Catch a performance by the Honolulu Symphony, the oldest US symphony orchestra west of the Rocky Mountains. Other classical music ensembles include the Hawaii Opera Theater. Honolulu is also a center for Hawaiian music. The main music venues include the Neal Blaisdell Center Concert Hall, the Waikiki Shell, and the Hawaii Theater. Honolulu also includes several venues for live theater, including the Diamond Head Theater and the Manoa Valley Theater.
When party arrives Waikiki is the center of the action. When the sun goes down, Kalakaua and Kuhio Avenues come alive with visitors searching for restaurants, bars and clubs. The Mai Tai Bar is popular among locals. Also fun are Scruples Beach Club, Pipeline Café and Zanzabar.
Although not a big island, there are plenty of spots to spend a day away from your hotel. Here is a list of a few popular destinations:
The North Shore is home to some of the largest waves on earth in the winter, and the ocean and surfing are a way of life here. Daily life is way more relaxed and laid back here. The region is anchored by the town of Haleiwa, home of the Waimea Arboretum and Botanical Garden. Kahuku is home to several shrimp farms. Many have a shrimp truck where visitors can buy raw and cooked shrimp. But the most popular attraction is the Polynesian Cultural Center located in Laie. This living museum invites visitors to observe cultural activities by the people who inhabit the islands. Each of the major Polynesian countries has its own area of the park. There is an Imax theatre, a lagoon, luau feasts and a show entitled Horizons: Where the Sea Meets the Sky.

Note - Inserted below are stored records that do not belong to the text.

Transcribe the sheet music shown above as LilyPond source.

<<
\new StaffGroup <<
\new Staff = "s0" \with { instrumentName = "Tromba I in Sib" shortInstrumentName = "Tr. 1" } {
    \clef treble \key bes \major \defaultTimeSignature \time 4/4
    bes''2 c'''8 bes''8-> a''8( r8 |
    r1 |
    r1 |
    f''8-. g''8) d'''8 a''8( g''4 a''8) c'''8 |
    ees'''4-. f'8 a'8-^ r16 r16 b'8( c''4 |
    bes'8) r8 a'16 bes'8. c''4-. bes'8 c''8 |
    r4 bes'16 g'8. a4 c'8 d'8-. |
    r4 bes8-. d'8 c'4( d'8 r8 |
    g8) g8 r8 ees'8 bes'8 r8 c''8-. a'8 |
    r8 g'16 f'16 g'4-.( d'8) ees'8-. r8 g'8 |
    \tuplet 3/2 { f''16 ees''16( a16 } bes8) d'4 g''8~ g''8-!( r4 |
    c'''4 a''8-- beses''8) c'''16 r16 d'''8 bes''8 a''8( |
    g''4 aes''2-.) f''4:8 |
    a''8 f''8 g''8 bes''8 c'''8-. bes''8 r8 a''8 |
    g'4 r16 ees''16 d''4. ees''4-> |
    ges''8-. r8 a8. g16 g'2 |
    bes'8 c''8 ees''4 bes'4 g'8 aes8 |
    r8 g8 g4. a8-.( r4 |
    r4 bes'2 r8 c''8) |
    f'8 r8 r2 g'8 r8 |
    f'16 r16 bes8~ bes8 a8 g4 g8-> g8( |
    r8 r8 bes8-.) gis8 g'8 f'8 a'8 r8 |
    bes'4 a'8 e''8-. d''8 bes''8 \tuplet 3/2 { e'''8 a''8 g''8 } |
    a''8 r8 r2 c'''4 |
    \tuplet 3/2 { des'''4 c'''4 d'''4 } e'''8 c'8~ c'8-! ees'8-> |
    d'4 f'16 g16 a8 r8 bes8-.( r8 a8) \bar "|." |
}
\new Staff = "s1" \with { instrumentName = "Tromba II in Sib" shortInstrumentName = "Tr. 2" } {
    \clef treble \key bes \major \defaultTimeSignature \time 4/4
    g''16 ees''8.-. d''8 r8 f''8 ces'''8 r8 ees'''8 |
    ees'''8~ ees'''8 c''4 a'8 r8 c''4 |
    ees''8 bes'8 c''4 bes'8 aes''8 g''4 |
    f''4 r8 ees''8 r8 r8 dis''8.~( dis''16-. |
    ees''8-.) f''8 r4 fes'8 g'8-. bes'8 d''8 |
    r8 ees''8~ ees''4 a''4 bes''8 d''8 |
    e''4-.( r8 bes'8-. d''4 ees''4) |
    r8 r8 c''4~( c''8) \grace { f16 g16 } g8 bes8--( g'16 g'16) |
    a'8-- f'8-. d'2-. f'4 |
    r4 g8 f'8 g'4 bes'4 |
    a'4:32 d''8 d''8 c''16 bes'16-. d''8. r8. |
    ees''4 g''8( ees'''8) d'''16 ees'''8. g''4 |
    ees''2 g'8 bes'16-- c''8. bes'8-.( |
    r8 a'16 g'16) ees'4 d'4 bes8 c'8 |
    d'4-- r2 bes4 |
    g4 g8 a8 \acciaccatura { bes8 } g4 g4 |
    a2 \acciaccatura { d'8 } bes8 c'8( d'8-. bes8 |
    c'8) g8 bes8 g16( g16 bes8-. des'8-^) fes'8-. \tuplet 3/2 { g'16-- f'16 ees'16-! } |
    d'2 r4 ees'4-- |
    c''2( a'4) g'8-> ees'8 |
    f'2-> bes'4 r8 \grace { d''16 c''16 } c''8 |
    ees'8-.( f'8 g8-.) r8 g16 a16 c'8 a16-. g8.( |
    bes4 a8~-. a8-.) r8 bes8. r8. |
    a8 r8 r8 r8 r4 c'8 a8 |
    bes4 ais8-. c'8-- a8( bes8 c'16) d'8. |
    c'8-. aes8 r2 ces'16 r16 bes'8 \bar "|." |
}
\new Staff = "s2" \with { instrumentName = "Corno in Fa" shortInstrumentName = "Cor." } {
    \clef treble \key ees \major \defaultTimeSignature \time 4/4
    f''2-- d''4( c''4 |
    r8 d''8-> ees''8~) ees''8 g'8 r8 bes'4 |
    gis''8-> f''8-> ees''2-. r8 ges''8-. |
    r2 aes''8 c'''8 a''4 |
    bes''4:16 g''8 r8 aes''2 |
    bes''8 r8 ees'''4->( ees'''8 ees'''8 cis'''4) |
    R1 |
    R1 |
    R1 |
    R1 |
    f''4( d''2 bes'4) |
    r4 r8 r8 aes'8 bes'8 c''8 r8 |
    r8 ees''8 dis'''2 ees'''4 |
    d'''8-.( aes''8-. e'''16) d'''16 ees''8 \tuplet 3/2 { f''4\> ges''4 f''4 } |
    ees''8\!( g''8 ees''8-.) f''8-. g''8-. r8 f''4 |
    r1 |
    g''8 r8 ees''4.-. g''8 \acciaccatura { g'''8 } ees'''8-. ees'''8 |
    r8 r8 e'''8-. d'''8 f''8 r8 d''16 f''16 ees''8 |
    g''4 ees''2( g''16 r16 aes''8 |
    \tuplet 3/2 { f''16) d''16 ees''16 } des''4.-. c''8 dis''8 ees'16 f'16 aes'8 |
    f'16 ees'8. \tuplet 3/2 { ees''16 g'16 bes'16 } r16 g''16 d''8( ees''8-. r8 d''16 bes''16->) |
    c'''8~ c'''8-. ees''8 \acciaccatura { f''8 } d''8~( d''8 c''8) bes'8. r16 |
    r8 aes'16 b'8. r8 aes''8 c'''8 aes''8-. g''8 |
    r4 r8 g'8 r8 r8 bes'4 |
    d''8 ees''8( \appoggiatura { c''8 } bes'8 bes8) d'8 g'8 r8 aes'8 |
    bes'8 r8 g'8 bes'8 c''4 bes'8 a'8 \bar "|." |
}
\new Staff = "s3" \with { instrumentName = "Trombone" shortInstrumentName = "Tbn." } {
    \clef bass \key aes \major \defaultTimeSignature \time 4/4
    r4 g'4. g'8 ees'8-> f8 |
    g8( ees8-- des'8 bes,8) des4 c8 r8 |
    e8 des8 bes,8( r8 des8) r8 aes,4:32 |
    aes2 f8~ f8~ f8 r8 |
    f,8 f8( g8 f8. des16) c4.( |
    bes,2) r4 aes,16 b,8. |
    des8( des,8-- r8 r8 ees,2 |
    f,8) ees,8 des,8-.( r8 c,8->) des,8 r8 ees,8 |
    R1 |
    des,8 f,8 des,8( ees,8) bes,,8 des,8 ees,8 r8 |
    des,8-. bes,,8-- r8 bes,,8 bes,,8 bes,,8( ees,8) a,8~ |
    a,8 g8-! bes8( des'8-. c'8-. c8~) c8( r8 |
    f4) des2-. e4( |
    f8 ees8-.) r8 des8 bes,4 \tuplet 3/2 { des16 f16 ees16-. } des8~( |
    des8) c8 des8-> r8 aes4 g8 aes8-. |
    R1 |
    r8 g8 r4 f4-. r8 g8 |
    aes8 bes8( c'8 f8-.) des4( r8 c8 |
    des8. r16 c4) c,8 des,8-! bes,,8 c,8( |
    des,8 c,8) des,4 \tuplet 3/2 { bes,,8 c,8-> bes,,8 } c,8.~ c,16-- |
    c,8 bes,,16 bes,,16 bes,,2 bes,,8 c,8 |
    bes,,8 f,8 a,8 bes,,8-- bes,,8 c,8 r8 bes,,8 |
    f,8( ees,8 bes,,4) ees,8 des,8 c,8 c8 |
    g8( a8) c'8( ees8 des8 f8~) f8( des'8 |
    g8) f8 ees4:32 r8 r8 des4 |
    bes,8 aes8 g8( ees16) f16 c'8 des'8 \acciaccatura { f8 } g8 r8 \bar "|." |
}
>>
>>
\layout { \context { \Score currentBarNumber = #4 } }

There is a definite contrast between the Windward’s Coast in the northern end, with many secluded beaches and sleepy villages, and in the southern end, home of one of the largest Marine Corps bases in the Pacific and two larger towns: Kailua and Kaneohe. See the Kailua Beach Park, Lanikai Beach, Kawai Nui Marsh, Mokulua islands, and the sea turtles of Hanauma Bay.
The Leeward Coast is home to four rural communities (Nanakuli, Maili, Waianae, and Makaha) and two up-and-coming resort areas. The mountains above Waianae and Makaha Valley offer some of the best hiking anywhere in the islands and the walk to Kaena Point is well worth the effort.